Infuse some green living into your lifestyle, while saving money at the grocery store
By Kristin Bentley
The trends of society have, thankfully, led us to live a healthier lifestyle, from the way we eat and exercise, to how we take care of our planet. Green cleaning products, household items made from bamboo, and electric vehicles just name a few.
My husband is in the Army, and after living at Fort Benning for twelve years we PCS’d to Fort Lewis, Washington, a little over two years ago, exposing us to Pacific Northwest living. The rocky beaches and mountains are breathtaking, and the people are almost as friendly as in the south. However, one big difference we have noticed living on-post is that recycling is not suggested but required. In fact, our “recycling bin” – if one can call it that – is a lidded garbage can that is larger than our regular can.

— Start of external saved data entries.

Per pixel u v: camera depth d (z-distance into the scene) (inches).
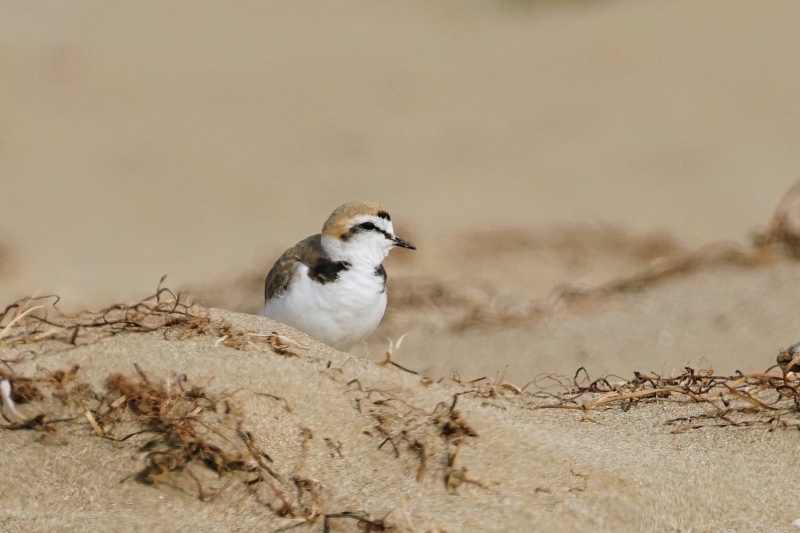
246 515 197.5
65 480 205.5
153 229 660.7
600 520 197.3
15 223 674.8
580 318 422.9
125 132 871.7
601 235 585.3
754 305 406.9
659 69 945.5
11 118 888.9
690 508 204.5
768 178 704.4
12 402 213.8
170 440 209.2
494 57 1031.6
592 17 1117.7
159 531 193.8
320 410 220.5
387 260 552.4
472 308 452.8
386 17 1196.5
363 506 197.6
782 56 933.2
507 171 751.7
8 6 1196.5
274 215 678.5
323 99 946.7
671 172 732.7
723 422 243.4
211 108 925.2
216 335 243.4
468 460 210.5
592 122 849.5
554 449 217.6
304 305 302.4
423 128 861.8
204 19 1191.6
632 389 273.1
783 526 201.5
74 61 1027.9
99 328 243.8
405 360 402.6
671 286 441.4
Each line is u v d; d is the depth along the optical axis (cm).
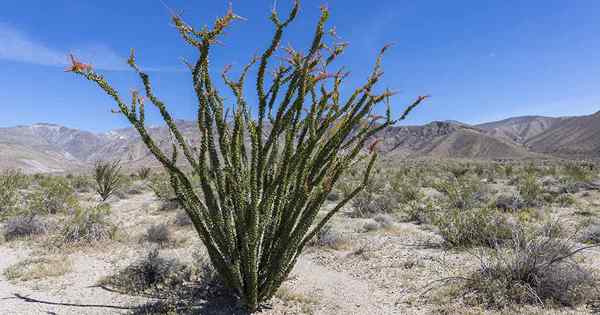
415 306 577
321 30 450
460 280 656
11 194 1474
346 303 596
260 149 504
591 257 772
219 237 529
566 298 560
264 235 550
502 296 563
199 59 447
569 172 2680
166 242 991
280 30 459
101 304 595
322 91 499
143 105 468
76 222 1017
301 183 509
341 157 521
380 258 839
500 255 661
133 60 447
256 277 530
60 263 794
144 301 606
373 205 1473
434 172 3712
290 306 576
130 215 1439
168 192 1596
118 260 838
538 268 600
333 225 1223
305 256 884
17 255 870
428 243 953
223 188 506
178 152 520
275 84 490
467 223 925
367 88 487
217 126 501
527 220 1133
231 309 560
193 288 646
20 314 552
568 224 1135
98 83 429
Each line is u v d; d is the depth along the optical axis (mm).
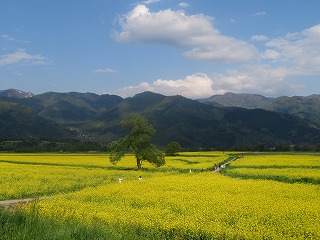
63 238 10500
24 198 31969
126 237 12219
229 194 28766
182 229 16609
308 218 19141
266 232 16062
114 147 71625
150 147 70938
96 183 42812
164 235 16203
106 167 72812
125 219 18234
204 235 16125
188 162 89625
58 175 49875
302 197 27688
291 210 21172
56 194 34875
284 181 47125
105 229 12148
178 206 23250
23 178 45594
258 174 50812
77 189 38938
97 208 22219
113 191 30484
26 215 11984
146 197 27203
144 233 15688
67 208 21703
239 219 19109
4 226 10547
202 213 20672
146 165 80062
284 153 135500
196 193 29391
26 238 9859
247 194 29031
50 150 151625
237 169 60344
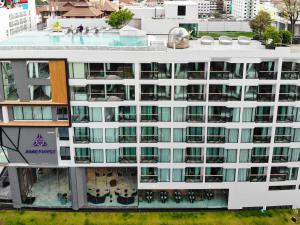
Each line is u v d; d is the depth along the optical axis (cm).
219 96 5247
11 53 4981
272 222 5472
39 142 5459
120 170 6406
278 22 11362
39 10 17275
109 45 5184
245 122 5328
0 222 5416
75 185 5597
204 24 10588
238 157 5503
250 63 5047
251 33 10269
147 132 5459
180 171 5588
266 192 5694
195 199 5856
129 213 5619
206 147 5462
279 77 5119
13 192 5672
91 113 5297
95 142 5444
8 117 5375
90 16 13525
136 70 5072
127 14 9069
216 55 5016
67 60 5022
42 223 5406
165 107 5262
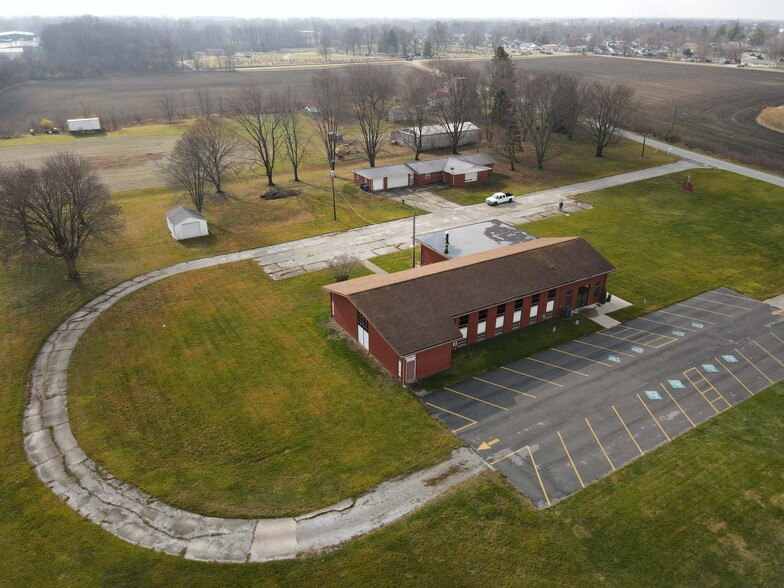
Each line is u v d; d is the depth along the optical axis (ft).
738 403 100.12
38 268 156.04
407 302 111.04
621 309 132.87
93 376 108.58
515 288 119.85
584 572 68.59
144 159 281.54
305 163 274.77
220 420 95.76
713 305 134.41
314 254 165.68
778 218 192.24
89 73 641.81
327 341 119.24
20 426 94.99
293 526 75.36
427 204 211.61
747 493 80.28
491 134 303.27
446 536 73.46
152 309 134.31
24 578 68.28
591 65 624.18
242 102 324.39
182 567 69.82
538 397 101.35
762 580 67.62
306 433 92.43
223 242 176.04
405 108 347.97
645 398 101.24
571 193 223.10
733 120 362.94
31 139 325.62
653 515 76.54
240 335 122.21
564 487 81.25
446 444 89.81
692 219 191.93
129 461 86.94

Living only 38 miles south of Seattle, we have learned that it is true that the city’s image is as green as the moss that inhabits our Northwest backyards, and with very good reason. The city is known as a national leader in recycling and hydropower, and scores high points on the “green city” list. To say that Seattleites possess the epitome of green-mindedness would not be a far stretch.
This is even threaded into the Emerald City’s architecture. When local architects and real estate developers present their plans to the city for new projects, they are required to plant trees and greenscapes on streets that are designated “green streets.” They also must improve city walkability by designing open sidewalks that invite pedestrians into the space. While attending design meetings, I have heard city officials agree countless times that by doing this, the city is maintaining its green footprint by providing healthy living to its residents and workers.
A few years ago, one Seattle real estate developer introduced new energy-efficient technology when it broke ground on a residential building, potentially changing the way buildings are constructed. Prefabricated panels are constructed offsite then brought onto the site for installation, where they go up faster with virtually zero construction waste and allowing the use of sustainable materials and systems.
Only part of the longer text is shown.